[Change detection data]
================

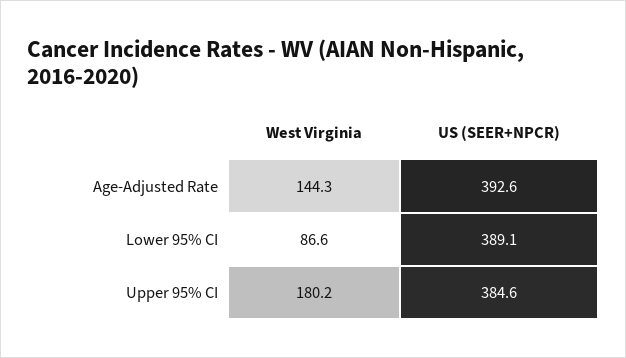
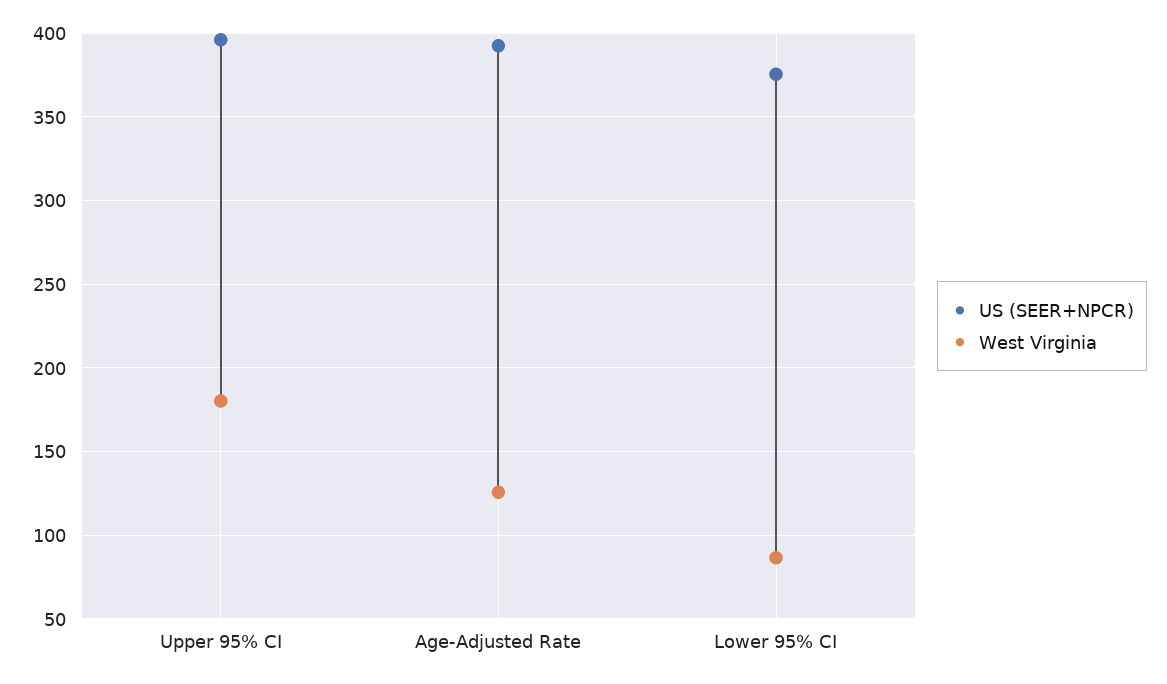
  {
    "West Virginia": {
-     "Age-Adjusted Rate": 144.3,
+     "Age-Adjusted Rate": 125,
      "Lower 95% CI": 86.6,
      "Upper 95% CI": 180.2
    },
    "US (SEER+NPCR)": {
      "Age-Adjusted Rate": 392.6,
-     "Lower 95% CI": 389.1,
+     "Lower 95% CI": 375,
-     "Upper 95% CI": 384.6
+     "Upper 95% CI": 395
    }
  }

================

### What to produce
The records above should be reproduced exactly, with no pictures included.

### Response area
  {
    "West Virginia": {
-     "Age-Adjusted Rate": 144.3,
+     "Age-Adjusted Rate": 125,
      "Lower 95% CI": 86.6,
      "Upper 95% CI": 180.2
    },
    "US (SEER+NPCR)": {
      "Age-Adjusted Rate": 392.6,
-     "Lower 95% CI": 389.1,
+     "Lower 95% CI": 375,
-     "Upper 95% CI": 384.6
+     "Upper 95% CI": 395
    }
  }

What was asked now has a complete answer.